> _ACTIVITY_:
Every line that holds the word "Leclerc" needs to be copied from the data below.

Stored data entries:

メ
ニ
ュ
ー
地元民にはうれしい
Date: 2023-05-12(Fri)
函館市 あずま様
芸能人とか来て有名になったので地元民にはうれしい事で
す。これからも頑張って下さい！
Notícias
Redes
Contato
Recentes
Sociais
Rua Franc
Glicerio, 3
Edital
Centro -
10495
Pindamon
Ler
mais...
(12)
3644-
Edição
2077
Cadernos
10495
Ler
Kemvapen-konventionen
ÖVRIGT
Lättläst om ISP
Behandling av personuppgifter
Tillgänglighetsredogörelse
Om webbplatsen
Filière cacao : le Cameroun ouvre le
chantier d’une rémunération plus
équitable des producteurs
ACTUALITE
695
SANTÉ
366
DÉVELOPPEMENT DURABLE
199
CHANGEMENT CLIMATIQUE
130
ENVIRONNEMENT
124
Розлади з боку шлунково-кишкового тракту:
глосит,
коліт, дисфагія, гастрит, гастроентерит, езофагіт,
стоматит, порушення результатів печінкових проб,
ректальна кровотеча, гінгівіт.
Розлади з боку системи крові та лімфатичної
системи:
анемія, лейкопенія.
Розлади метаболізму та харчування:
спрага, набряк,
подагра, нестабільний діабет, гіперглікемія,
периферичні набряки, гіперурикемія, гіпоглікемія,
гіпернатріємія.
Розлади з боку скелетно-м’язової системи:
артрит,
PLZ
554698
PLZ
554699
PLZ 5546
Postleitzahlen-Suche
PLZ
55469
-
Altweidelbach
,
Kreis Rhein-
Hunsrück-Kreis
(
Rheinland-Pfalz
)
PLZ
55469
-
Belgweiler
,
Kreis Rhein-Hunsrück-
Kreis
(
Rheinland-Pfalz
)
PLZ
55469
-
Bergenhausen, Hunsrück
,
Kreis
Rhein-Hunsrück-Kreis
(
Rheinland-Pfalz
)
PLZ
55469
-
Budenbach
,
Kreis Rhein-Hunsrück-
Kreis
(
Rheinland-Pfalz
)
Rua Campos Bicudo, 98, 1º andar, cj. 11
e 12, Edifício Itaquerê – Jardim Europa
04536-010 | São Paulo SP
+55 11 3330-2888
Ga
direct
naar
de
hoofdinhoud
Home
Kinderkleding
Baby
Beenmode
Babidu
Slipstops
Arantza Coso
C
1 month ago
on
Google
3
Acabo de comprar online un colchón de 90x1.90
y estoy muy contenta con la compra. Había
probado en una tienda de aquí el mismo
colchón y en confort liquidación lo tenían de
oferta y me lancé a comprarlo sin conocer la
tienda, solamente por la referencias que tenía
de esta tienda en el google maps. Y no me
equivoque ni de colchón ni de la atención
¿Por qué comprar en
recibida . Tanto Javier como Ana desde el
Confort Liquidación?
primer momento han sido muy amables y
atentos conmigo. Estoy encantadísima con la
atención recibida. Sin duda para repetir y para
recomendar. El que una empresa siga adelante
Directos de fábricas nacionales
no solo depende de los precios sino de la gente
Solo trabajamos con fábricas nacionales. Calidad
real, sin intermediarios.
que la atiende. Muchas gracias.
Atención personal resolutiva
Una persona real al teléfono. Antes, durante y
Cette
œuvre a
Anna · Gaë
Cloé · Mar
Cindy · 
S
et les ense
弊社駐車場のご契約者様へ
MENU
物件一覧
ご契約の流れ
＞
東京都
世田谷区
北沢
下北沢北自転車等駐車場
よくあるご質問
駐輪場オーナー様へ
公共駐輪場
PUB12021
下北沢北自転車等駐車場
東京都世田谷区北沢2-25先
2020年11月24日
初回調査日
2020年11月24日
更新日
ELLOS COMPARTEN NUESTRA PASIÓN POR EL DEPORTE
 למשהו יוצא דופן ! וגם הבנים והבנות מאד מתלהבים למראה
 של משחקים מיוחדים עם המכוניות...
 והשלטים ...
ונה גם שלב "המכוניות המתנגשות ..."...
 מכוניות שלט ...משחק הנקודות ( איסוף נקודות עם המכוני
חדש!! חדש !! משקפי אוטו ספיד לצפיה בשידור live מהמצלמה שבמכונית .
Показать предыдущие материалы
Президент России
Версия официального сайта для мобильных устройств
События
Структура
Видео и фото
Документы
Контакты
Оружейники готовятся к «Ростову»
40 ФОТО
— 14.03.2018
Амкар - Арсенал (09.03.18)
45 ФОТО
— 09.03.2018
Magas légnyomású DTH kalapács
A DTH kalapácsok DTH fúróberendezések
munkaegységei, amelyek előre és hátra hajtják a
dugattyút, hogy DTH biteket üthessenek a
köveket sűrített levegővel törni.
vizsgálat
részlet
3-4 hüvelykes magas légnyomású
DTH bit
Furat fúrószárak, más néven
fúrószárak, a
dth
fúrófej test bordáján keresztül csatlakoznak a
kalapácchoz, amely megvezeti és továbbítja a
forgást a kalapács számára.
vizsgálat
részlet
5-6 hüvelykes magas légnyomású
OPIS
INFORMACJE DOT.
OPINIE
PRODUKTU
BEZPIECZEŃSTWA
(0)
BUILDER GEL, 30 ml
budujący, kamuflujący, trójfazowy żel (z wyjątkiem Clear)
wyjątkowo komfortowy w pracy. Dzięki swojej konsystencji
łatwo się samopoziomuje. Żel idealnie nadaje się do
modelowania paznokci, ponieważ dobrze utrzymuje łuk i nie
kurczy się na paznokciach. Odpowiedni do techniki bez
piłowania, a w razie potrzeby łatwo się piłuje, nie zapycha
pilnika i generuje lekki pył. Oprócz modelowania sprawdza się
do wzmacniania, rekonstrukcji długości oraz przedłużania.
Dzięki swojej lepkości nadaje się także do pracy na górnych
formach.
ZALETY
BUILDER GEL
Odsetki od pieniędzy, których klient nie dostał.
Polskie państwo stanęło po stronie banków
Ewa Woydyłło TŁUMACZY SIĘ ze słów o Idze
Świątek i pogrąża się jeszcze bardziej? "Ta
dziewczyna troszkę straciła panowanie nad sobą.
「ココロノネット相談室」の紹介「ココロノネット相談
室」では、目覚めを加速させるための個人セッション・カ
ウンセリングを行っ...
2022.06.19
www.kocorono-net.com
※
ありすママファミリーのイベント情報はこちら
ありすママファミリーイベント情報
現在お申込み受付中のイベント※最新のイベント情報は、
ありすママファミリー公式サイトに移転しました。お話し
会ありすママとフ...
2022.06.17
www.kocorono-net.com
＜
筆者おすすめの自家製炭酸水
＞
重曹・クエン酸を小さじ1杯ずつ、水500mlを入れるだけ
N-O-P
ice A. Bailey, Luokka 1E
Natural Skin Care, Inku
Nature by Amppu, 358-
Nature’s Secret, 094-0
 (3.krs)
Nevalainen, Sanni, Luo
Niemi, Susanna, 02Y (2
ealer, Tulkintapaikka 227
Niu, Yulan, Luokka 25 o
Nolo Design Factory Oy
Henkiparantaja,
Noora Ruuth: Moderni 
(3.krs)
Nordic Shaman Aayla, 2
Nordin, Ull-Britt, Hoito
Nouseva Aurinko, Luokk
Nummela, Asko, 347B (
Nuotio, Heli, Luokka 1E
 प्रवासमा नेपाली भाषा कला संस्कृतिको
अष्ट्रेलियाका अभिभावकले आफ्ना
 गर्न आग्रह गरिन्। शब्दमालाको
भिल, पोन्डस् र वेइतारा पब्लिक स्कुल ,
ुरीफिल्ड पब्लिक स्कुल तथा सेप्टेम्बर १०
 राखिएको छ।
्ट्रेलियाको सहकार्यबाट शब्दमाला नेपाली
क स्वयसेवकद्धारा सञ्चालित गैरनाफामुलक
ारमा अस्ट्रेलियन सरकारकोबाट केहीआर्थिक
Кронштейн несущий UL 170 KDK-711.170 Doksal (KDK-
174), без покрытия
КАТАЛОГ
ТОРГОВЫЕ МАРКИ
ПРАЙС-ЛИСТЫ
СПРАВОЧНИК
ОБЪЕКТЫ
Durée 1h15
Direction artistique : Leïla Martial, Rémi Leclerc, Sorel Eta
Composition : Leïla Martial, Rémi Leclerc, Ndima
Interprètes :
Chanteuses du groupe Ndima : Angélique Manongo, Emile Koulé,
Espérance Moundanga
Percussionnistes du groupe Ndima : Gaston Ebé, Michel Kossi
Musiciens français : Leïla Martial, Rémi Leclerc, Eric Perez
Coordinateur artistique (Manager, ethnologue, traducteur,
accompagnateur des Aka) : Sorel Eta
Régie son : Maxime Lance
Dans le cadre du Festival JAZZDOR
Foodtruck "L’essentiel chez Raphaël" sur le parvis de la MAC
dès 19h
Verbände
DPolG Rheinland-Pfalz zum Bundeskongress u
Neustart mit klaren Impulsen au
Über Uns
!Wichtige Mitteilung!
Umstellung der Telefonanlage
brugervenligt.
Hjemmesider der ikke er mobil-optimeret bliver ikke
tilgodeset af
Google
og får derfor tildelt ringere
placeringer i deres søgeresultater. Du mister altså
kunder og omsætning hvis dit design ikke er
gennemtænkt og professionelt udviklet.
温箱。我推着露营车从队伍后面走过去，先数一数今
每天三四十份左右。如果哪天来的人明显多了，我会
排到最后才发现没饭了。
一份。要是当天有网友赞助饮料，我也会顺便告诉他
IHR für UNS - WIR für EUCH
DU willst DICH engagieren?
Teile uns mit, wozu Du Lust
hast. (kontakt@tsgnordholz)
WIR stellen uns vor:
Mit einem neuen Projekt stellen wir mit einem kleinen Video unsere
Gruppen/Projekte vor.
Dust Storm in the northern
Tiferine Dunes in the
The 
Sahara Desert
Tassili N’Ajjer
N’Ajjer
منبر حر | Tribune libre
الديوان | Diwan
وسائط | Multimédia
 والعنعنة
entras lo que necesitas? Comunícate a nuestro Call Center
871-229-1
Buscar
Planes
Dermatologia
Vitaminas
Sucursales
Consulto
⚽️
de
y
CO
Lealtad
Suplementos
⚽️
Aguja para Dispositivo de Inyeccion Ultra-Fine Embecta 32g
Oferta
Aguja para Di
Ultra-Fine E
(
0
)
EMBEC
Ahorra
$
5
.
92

> _EXERCISE RESULT_:
Direction artistique : Leïla Martial, Rémi Leclerc, Sorel Eta
Composition : Leïla Martial, Rémi Leclerc, Ndima
Musiciens français : Leïla Martial, Rémi Leclerc, Eric Perez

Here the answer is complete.